— Written task —
Please rewrite every line of text in the material below as a JSON list of strings, one string per line, skipping blank lines. Leave the pictures out of the answer.

— Records supplied —
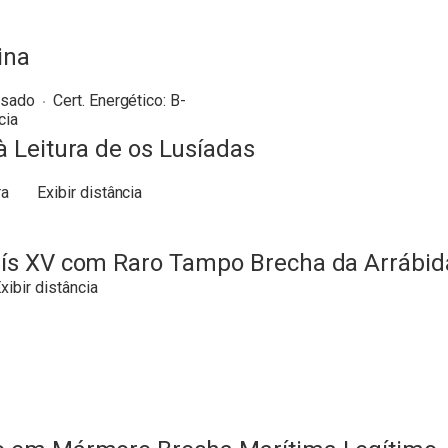
ina
sado
Cert. Energético:
B-
cia
 Leitura de os Lusíadas
ra
Exibir distância
ís XV com Raro Tampo Brecha da Arrábid
xibir distância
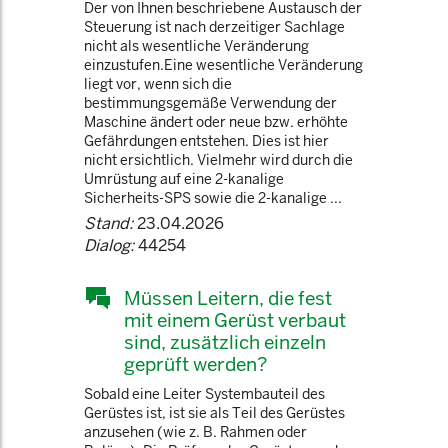
Der von Ihnen beschriebene Austausch der
Steuerung ist nach derzeitiger Sachlage
nicht als wesentliche Veränderung
einzustufen.Eine wesentliche Veränderung
liegt vor, wenn sich die
bestimmungsgemäße Verwendung der
Maschine ändert oder neue bzw. erhöhte
Gefährdungen entstehen. Dies ist hier
nicht ersichtlich. Vielmehr wird durch die
Umrüstung auf eine 2-kanalige
Sicherheits-SPS sowie die 2-kanalige ...
Stand:
23.04.2026
Dialog:
44254
Müssen Leitern, die fest
mit einem Gerüst verbaut
sind, zusätzlich einzeln
geprüft werden?
Sobald eine Leiter Systembauteil des
Gerüstes ist, ist sie als Teil des Gerüstes
anzusehen (wie z. B. Rahmen oder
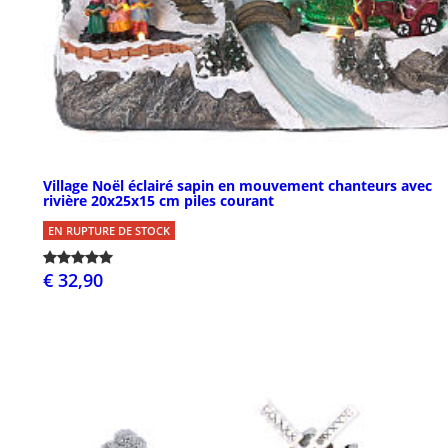
Village Noël éclairé sapin en mouvement chanteurs avec
rivière 20x25x15 cm piles courant
EN RUPTURE DE STOCK
€ 32,90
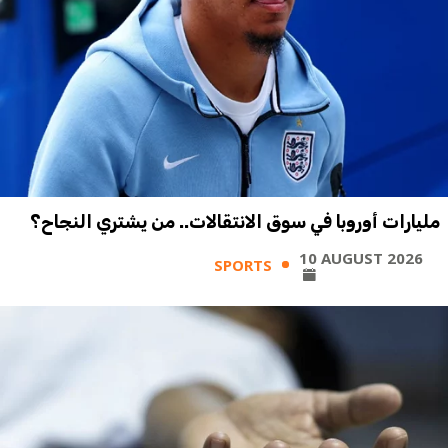
مليارات أوروبا في سوق الانتقالات.. من يشتري النجاح؟
10 AUGUST 2026
SPORTS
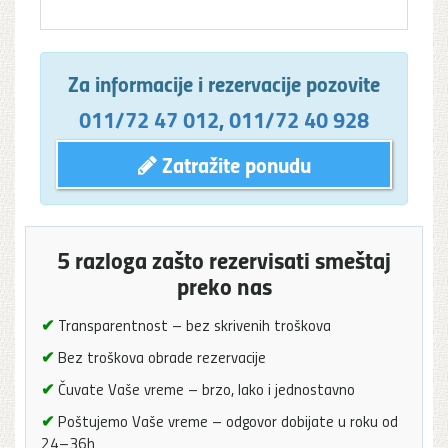
Za informacije i rezervacije pozovite
011/72 47 012
,
011/72 40 928
Zatražite ponudu
5 razloga zašto rezervisati smeštaj
preko nas
✔
Transparentnost – bez skrivenih troškova
✔
Bez troškova obrade rezervacije
✔
Čuvate Vaše vreme – brzo, lako i jednostavno
✔
Poštujemo Vaše vreme – odgovor dobijate u roku od
24–36h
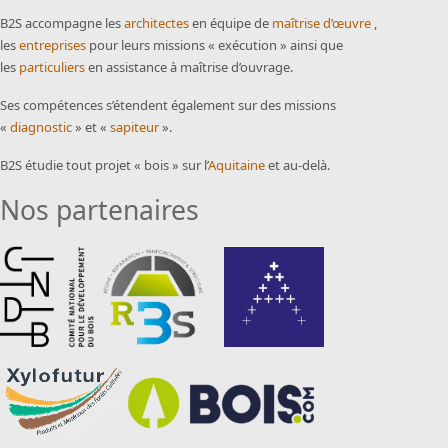
B2S accompagne les
architectes
en équipe de
maîtrise d’œuvre
,
les
entreprises
pour leurs missions « exécution » ainsi que
les
particuliers
en assistance à maîtrise d’ouvrage.
Ses compétences s’étendent également sur des missions
«
diagnostic
» et «
sapiteur
».
B2S étudie tout projet « bois » sur l’
Aquitaine
et au-delà.
Nos partenaires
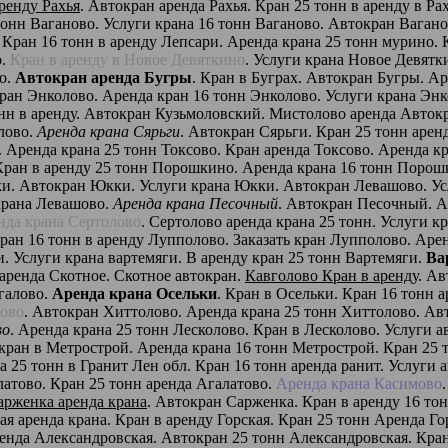
ренду Рахья
. Автокран аренда Рахья. Кран 25 тонн в аренду в Ра
 тонн Ваганово. Услуги крана 16 тонн Ваганово. Автокран Ваган
. Кран 16 тонн в аренду Лепсари. Аренда крана 25 тонн мурино
.
Кран в аренду в Новое Девяткино
. Услуги крана Новое Девятк
о.
Автокран аренда Бугры
. Кран в Буграх. Автокран Бугры. Ар
кран Энколово. Аренда кран 16 тонн Энколово. Услуги крана Эн
нн в аренду. Автокран Кузьмоловский. Мистолово аренда Авток
лово.
Аренда крана Сярьги
. Автокран Сярьги. Кран 25 тонн арен
. Аренда крана 25 тонн Токсово. Кран аренда Токсово. Аренда к
Кран в аренду 25 тонн Порошкино. Аренда крана 16 тонн Порош
кки. Автокран Юкки. Услуги крана Юкки. Автокран Левашово. У
крана Левашово.
Аренда крана Песочный
. Автокран Песочный. А
нда крана Сертолово
. Сертолово аренда крана 25 тонн. Услуги к
ран 16 тонн в аренду Лупполово. Заказать кран Лупполово. Аре
и. Услуги крана вартемяги. В аренду кран 25 тонн Вартемяги.
Ва
 аренда Скотное. Скотное автокран.
Кавголово Кран в аренду
. Ав
галово.
Аренда крана Осельки
. Кран в Осельки. Кран 16 тонн 
лово
. Автокран Хиттолово. Аренда крана 25 тонн Хиттолово. Ав
во
. Аренда крана 25 тонн Лесколово. Кран в Лесколово. Услуги а
ь кран в Метрострой. Аренда крана 16 тонн Метрострой. Кран 2
а 25 тонн в Гранит Лен обл. Кран 16 тонн аренда ранит. Услуги 
латово. Кран 25 тонн аренда Агалатово.
Аренда крана Касимово
арженка аренда крана
. Автокран Сарженка. Кран в аренду 16 то
я аренда крана. Кран в аренду Горская. Кран 25 тонн Аренда Го
ренда Александровская. Автокран 25 тонн Александровская. Кра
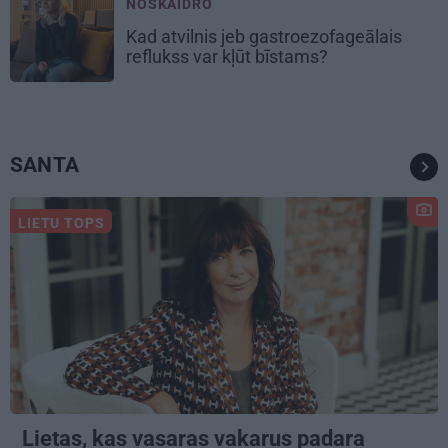
NOSKAIDRO
Kad atvilnis jeb gastroezofageālais
reflukss var kļūt bīstams?
SANTA
LIETU TOPS
Lietas, kas vasaras vakarus padara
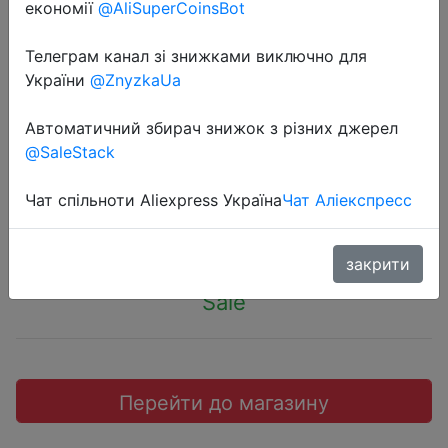
економії
@AliSuperCoinsBot
Телеграм канал зі знижками виключно для
України
@ZnyzkaUa
2022-05-03
Мобильный телефон Nokia 105 DS
Автоматичний збирач знижок з різних джерел
2019 Black
@SaleStack
Чат спільноти Aliexpress Україна
Чат Аліекспресс
699 грн.
закрити
Sale
Перейти до магазину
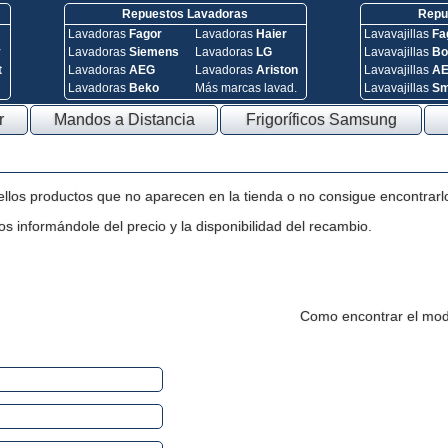
Repuestos Lavadoras
Repue
Lavadoras
Fagor
Lavadoras
Haier
Lavavajillas
Fa
y
Lavadoras
Siemens
Lavadoras
LG
Lavavajillas
Bo
t
Lavadoras
AEG
Lavadoras
Ariston
Lavavajillas
A
Lavadoras
Beko
Más marcas lavad.
Lavavajillas
S
r
Mandos a Distancia
Frigoríficos Samsung
ellos productos que no aparecen en la tienda o no consigue encontrarl
s informándole del precio y la disponibilidad del recambio.
Como encontrar el mod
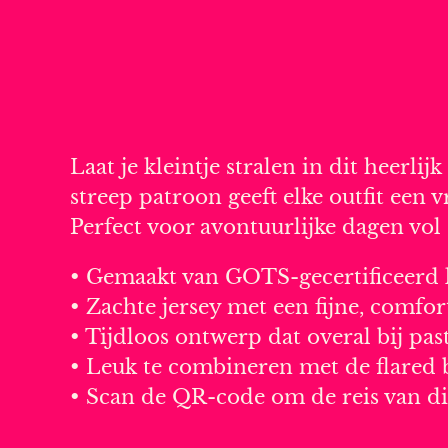
Laat je kleintje stralen in dit heerl
streep patroon geeft elke outfit een 
Perfect voor avontuurlijke dagen vol
• Gemaakt van GOTS-gecertificeerd 
• Zachte jersey met een fijne, comfort
• Tijdloos ontwerp dat overal bij past
• Leuk te combineren met de flared 
• Scan de QR-code om de reis van di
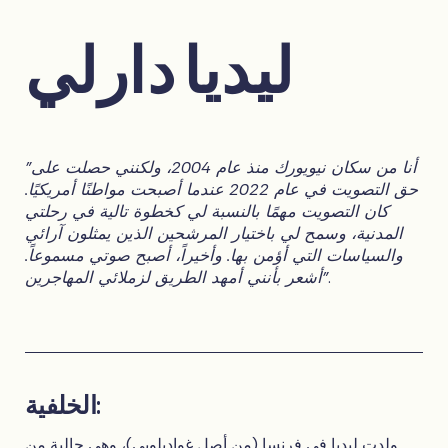
ليديا دارلي
"أنا من سكان نيويورك منذ عام 2004، ولكنني حصلت على
حق التصويت في عام 2022 عندما أصبحت مواطنًا أمريكيًا.
كان التصويت مهمًا بالنسبة لي كخطوة تالية في رحلتي
المدنية، وسمح لي باختيار المرشحين الذين يمثلون آرائي
والسياسات التي أؤمن بها. وأخيراً، أصبح صوتي مسموعاً.
.
أشعر بأنني أمهد الطريق لزملائي المهاجرين"
الخلفية:
ولدت ليديا في فرنسا (من أصل غواديلوبي)، وهي حالية من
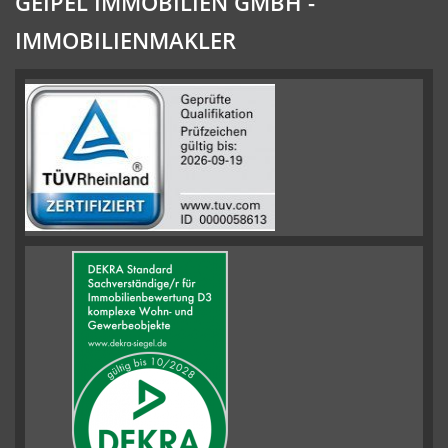
GEIPEL IMMOBILIEN GMBH -
IMMOBILIENMAKLER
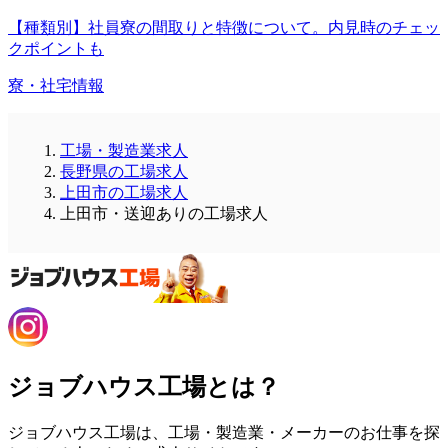
【種類別】社員寮の間取りと特徴について。内見時のチェッ
クポイントも
寮・社宅情報
工場・製造業求人
長野県の工場求人
上田市の工場求人
上田市・送迎ありの工場求人
ジョブハウス工場とは？
ジョブハウス工場は、工場・製造業・メーカーのお仕事を探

— Solution to the exercise —
[
  "ina",
  "sado",
  "Cert. Energético:",
  "B-",
  "cia",
  " Leitura de os Lusíadas",
  "ra",
  "Exibir distância",
  "ís XV com Raro Tampo Brecha da Arrábid",
  "xibir distância",
  "Der von Ihnen beschriebene Austausch der",
  "Steuerung ist nach derzeitiger Sachlage",
  "nicht als wesentliche Veränderung",
  "einzustufen.Eine wesentliche Veränderung",
  "liegt vor, wenn sich die",
  "bestimmungsgemäße Verwendung der",
  "Maschine ändert oder neue bzw. erhöhte",
  "Gefährdungen entstehen. Dies ist hier",
  "nicht ersichtlich. Vielmehr wird durch die",
  "Umrüstung auf eine 2-kanalige",
  "Sicherheits-SPS sowie die 2-kanalige ...",
  "Stand:",
  "23.04.2026",
  "Dialog:",
  "44254",
  "Müssen Leitern, die fest",
  "mit einem Gerüst verbaut",
  "sind, zusätzlich einzeln",
  "geprüft werden?",
  "Sobald eine Leiter Systembauteil des",
  "Gerüstes ist, ist sie als Teil des Gerüstes",
  "anzusehen (wie z. B. Rahmen oder",
  "Village Noël éclairé sapin en mouvement chanteurs avec",
  "rivière 20x25x15 cm piles courant",
  "EN RUPTURE DE STOCK",
  "€ 32,90",
  "مليارات أوروبا في سوق الانتقالات.. من يشتري النجاح؟",
  "10 AUGUST 2026",
  "SPORTS",
  "Za informacije i rezervacije pozovite",
  "011/72 47 012",
  ",",
  "011/72 40 928",
  "Zatražite ponudu",
  "5 razloga zašto rezervisati smeštaj",
  "preko nas",
  "✔",
  "Transparentnost – bez skrivenih troškova",
  "✔",
  "Bez troškova obrade rezervacije",
  "✔",
  "Čuvate Vaše vreme – brzo, lako i jednostavno",
  "✔",
  "Poštujemo Vaše vreme – odgovor dobijate u roku od",
  "24–36h",
  "B2S accompagne les",
  "architectes",
  "en équipe de",
  "maîtrise d’œuvre",
  ",",
  "les",
  "entreprises",
  "pour leurs missions « exécution » ainsi que",
  "les",
  "particuliers",
  "en assistance à maîtrise d’ouvrage.",
  "Ses compétences s’étendent également sur des missions",
  "«",
  "diagnostic",
  "» et «",
  "sapiteur",
  "».",
  "B2S étudie tout projet « bois » sur l’",
  "Aquitaine",
  "et au-delà.",
  "Nos partenaires",
  "ренду Рахья",
  ". Автокран аренда Рахья. Кран 25 тонн в аренду в Ра",
  " тонн Ваганово. Услуги крана 16 тонн Ваганово. Автокран Ваган",
  ". Кран 16 тонн в аренду Лепсари. Аренда крана 25 тонн мурино",
  ".",
  "Кран в аренду в Новое Девяткино",
  ". Услуги крана Новое Девятк",
  "о.",
  "Автокран аренда Бугры",
  ". Кран в Буграх. Автокран Бугры. Ар",
  "кран Энколово. Аренда кран 16 тонн Энколово. Услуги крана Эн",
  "нн в аренду. Автокран Кузьмоловский. Мистолово аренда Авток",
  "лово.",
  "Аренда крана Сярьги",
  ". Автокран Сярьги. Кран 25 тонн арен",
  ". Аренда крана 25 тонн Токсово. Кран аренда Токсово. Аренда к",
  "Кран в аренду 25 тонн Порошкино. Аренда крана 16 тонн Порош",
  "кки. Автокран Юкки. Услуги крана Юкки. Автокран Левашово. У",
  "крана Левашово.",
  "Аренда крана Песочный",
  ". Автокран Песочный. А",
  "нда крана Сертолово",
  ". Сертолово аренда крана 25 тонн. Услуги к",
  "ран 16 тонн в аренду Лупполово. Заказать кран Лупполово. Аре",
  "и. Услуги крана вартемяги. В аренду кран 25 тонн Вартемяги.",
  "Ва",
  " аренда Скотное. Скотное автокран.",
  "Кавголово Кран в аренду",
  ". Ав",
  "галово.",
  "Аренда крана Осельки",
  ". Кран в Осельки. Кран 16 тонн ",
  "лово",
  ". Автокран Хиттолово. Аренда крана 25 тонн Хиттолово. Ав",
  "во",
  ". Аренда крана 25 тонн Лесколово. Кран в Лесколово. Услуги а",
  "ь кран в Метрострой. Аренда крана 16 тонн Метрострой. Кран 2",
  "а 25 тонн в Гранит Лен обл. Кран 16 тонн аренда ранит. Услуги ",
  "латово. Кран 25 тонн аренда Агалатово.",
  "Аренда крана Касимово",
  "арженка аренда крана",
  ". Автокран Сарженка. Кран в аренду 16 то",
  "я аренда крана. Кран в аренду Горская. Кран 25 тонн Аренда Го",
  "ренда Александровская. Автокран 25 тонн Александровская. Кра",
  "NOSKAIDRO",
  "Kad atvilnis jeb gastroezofageālais",
  "reflukss var kļūt bīstams?",
  "SANTA",
  "LIETU TOPS",
  "Lietas, kas vasaras vakarus padara",
  "економії",
  "@AliSuperCoinsBot",
  "Телеграм канал зі знижками виключно для",
  "України",
  "@ZnyzkaUa",
  "2022-05-03",
  "Мобильный телефон Nokia 105 DS",
  "Автоматичний збирач знижок з різних джерел",
  "2019 Black",
  "@SaleStack",
  "Чат спільноти Aliexpress Україна",
  "Чат Аліекспресс",
  "699 грн.",
  "закрити",
  "Sale",
  "Перейти до магазину",
  "Repuestos Lavadoras",
  "Repue",
  "Lavadoras",
  "Fagor",
  "Lavadoras",
  "Haier",
  "Lavavajillas",
  "Fa",
  "y",
  "Lavadoras",
  "Siemens",
  "Lavadoras",
  "LG",
  "Lavavajillas",
  "Bo",
  "t",
  "Lavadoras",
  "AEG",
  "Lavadoras",
  "Ariston",
  "Lavavajillas",
  "A",
  "Lavadoras",
  "Beko",
  "Más marcas lavad.",
  "Lavavajillas",
  "S",
  "r",
  "Mandos a Distancia",
  "Frigoríficos Samsung",
  "ellos productos que no aparecen en la tienda o no consigue encontrarl",
  "s informándole del precio y la disponibilidad del recambio.",
  "Como encontrar el mod",
  "Laat je kleintje stralen in dit heerl",
  "streep patroon geeft elke outfit een ",
  "Perfect voor avontuurlijke dagen vol",
  "• Gemaakt van GOTS-gecertificeerd ",
  "• Zachte jersey met een fijne, comfort",
  "• Tijdloos ontwerp dat overal bij past",
  "• Leuk te combineren met de flared ",
  "• Scan de QR-code om de reis van di",
  "ليديا دارلي",
  "\"أنا من سكان نيويورك منذ عام 2004، ولكنني حصلت على",
  "حق التصويت في عام 2022 عندما أصبحت مواطنًا أمريكيًا.",
  "كان التصويت مهمًا بالنسبة لي كخطوة تالية في رحلتي",
  "المدنية، وسمح لي باختيار المرشحين الذين يمثلون آرائي",
  "والسياسات التي أؤمن بها. وأخيراً، أصبح صوتي مسموعاً.",
  ".",
  "أشعر بأنني أمهد الطريق لزملائي المهاجرين\"",
  "الخلفية:",
  "ولدت ليديا في فرنسا (من أصل غواديلوبي)، وهي حالية من",
  "GEIPEL IMMOBILIEN GMBH -",
  "IMMOBILIENMAKLER",
  "【種類別】社員寮の間取りと特徴について。内見時のチェッ",
  "クポイントも",
  "寮・社宅情報",
  "工場・製造業求人",
  "長野県の工場求人",
  "上田市の工場求人",
  "上田市・送迎ありの工場求人",
  "ジョブハウス工場とは？",
  "ジョブハウス工場は、工場・製造業・メーカーのお仕事を探"
]